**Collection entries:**
■ ■ ■ ■ ■ ■ ■

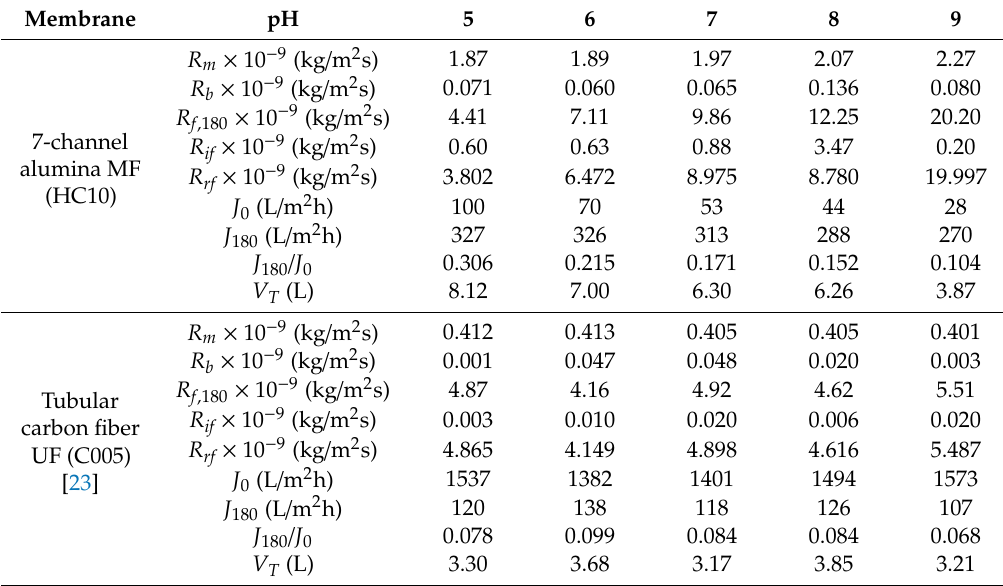
Table 8. E ff ect of pH on filtration factors in the hybrid process of 7-channel alumina MF (HC10) membrane and PP beads with periodic water backwashing (BT 10 s, FT 10 min) as compared with results of tubular carbon fiber UF (C005)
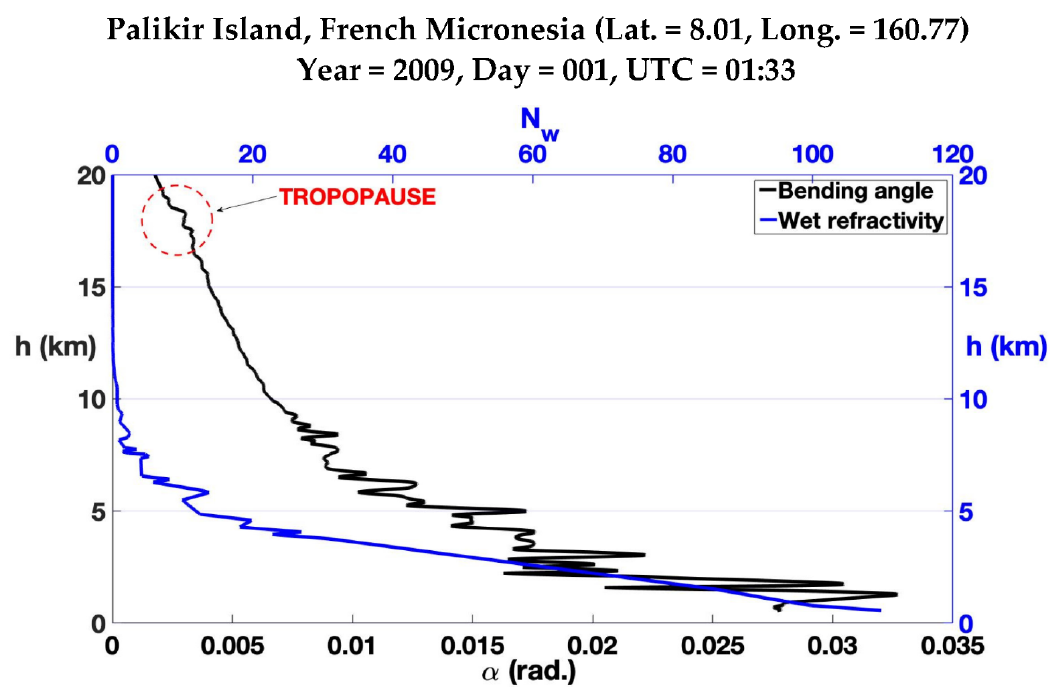
Figure 7. Bending angle (blue) and wet refractivity (black) profiles from an RO event colocated with a radiosonde atmospheric excursion. A slight irregular behavior for the bending angle at ~18 km is in correspondence with the tropopause altitude (red circle).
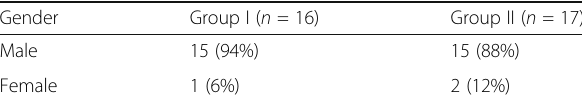
Table 1 Gender distribution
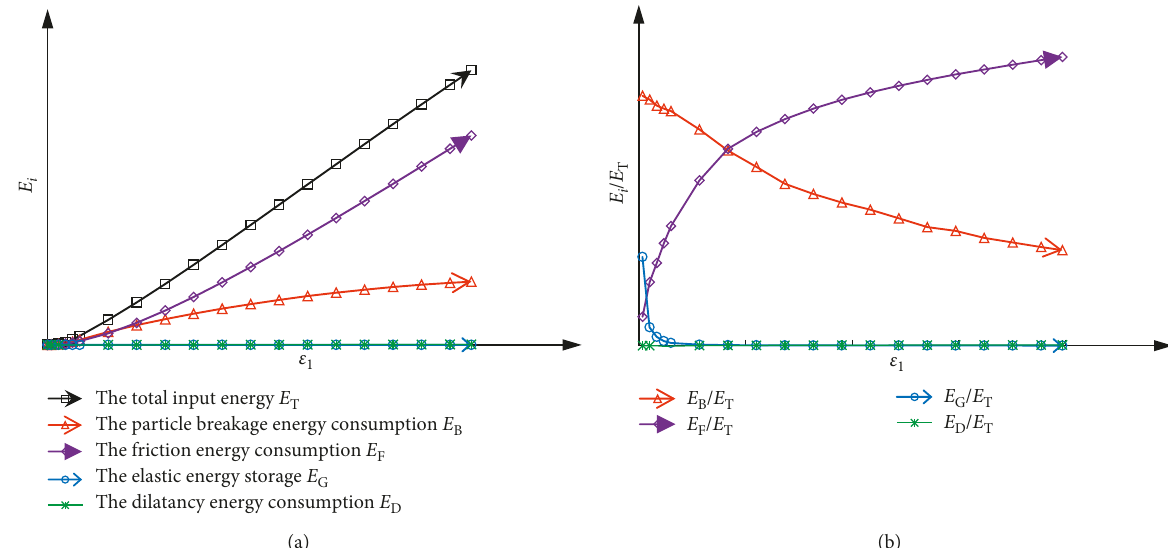
Figure 5: Schematic diagram of changes in (a) energy consumption and (b) the ratio of the energy consumption to total input energy during the loading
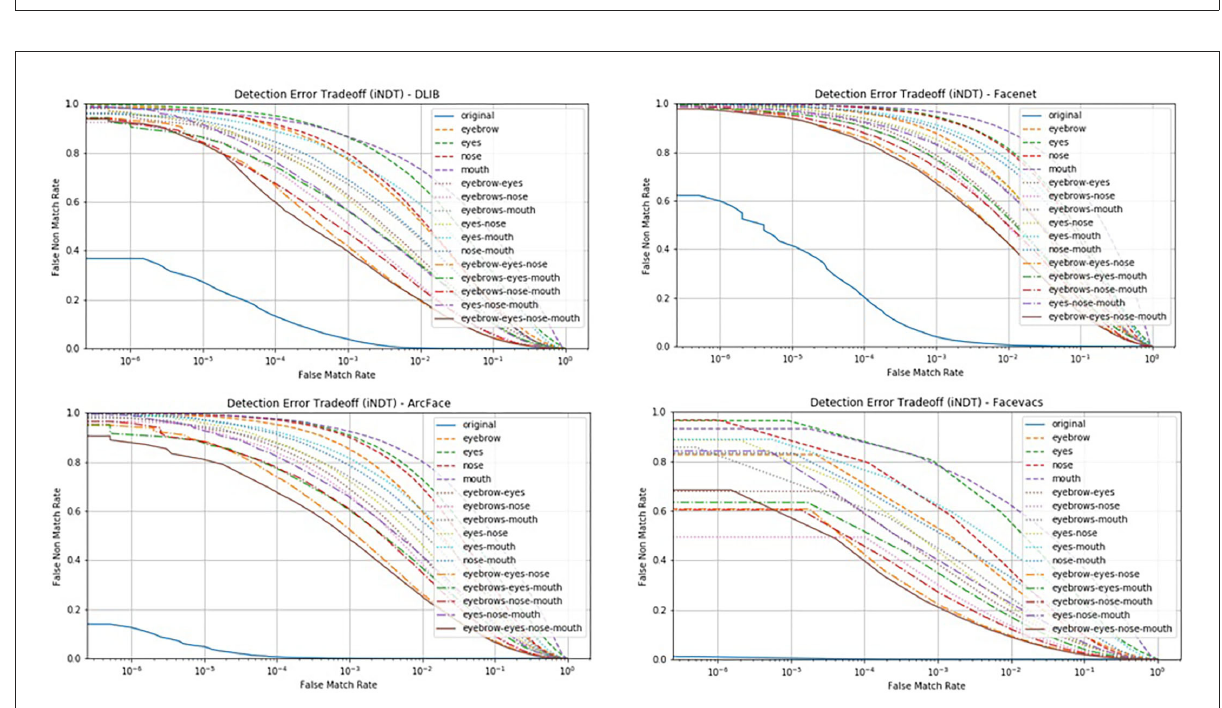
FIGURE7 Face part analysis of iNDT experiment using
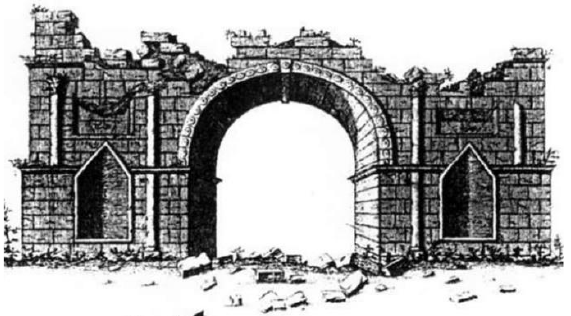
Figure 1. H. Boyde's representation of the arch (1721).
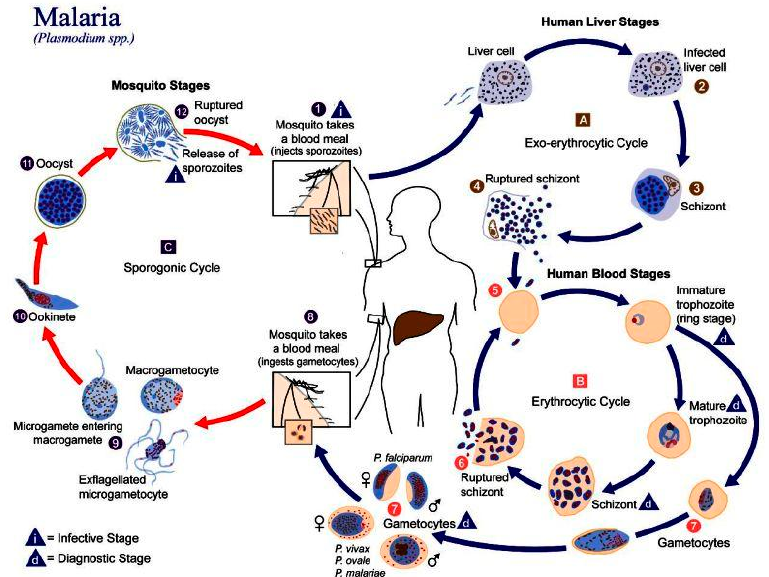
Figure 1. The life-cycle of Plasmodium spp . Reprinted, with permission, from the Centers for Disease Control and Prevention website, https://www.cdc.gov/malaria/about/biology/, accessed on October 2021. Use of this material, does not imply endorsement or recommendation by CDC, ATSDR, HHS or the United States Government of this research. Copyright, 2020, Centers for Disease Control and Prevention.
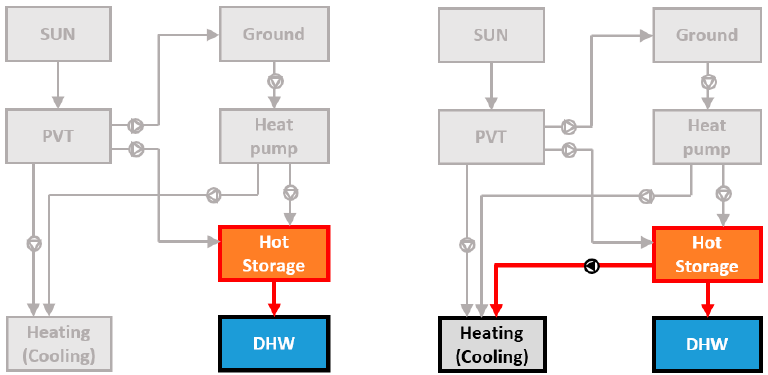
Figure 27. System diagram of comparison considering storage tank heating.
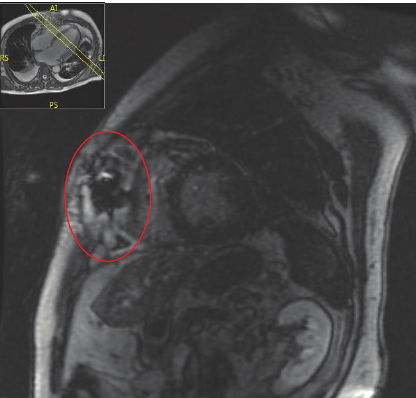
Figure 1: Cardiac MRI (short axis view) demonstrates findings consistent with sternal osteomyelitis, as evidenced by abnormal pericardial thickening and enhancement contiguous with a 1.5cm fluid collection at the inferior margin of the sternotomy (red oval). Inset at top left illustrates plane of cross-sectional image (AI = anteroinferior, LI = left inferior, RS = right superior, and PS = posterosuperior).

■ ■ ■ ■ ■ ■ ■

**WHAT THE TASK ASKS:** All lines from the one containing "Figure 7. Bending" to the last line of the records above, both included, need to be repeated word for word; omit the pictures.

**ANSWER SECTION:**
Figure 7. Bending angle (blue) and wet refractivity (black) profiles from an RO event colocated with a radiosonde atmospheric excursion. A slight irregular behavior for the bending angle at ~18 km is in correspondence with the tropopause altitude (red circle).
Table 1 Gender distribution
Figure 5: Schematic diagram of changes in (a) energy consumption and (b) the ratio of the energy consumption to total input energy during the loading
FIGURE7 Face part analysis of iNDT experiment using
Figure 1. H. Boyde's representation of the arch (1721).
Figure 1. The life-cycle of Plasmodium spp . Reprinted, with permission, from the Centers for Disease Control and Prevention website, https://www.cdc.gov/malaria/about/biology/, accessed on October 2021. Use of this material, does not imply endorsement or recommendation by CDC, ATSDR, HHS or the United States Government of this research. Copyright, 2020, Centers for Disease Control and Prevention.
Figure 27. System diagram of comparison considering storage tank heating.
Figure 1: Cardiac MRI (short axis view) demonstrates findings consistent with sternal osteomyelitis, as evidenced by abnormal pericardial thickening and enhancement contiguous with a 1.5cm fluid collection at the inferior margin of the sternotomy (red oval). Inset at top left illustrates plane of cross-sectional image (AI = anteroinferior, LI = left inferior, RS = right superior, and PS = posterosuperior).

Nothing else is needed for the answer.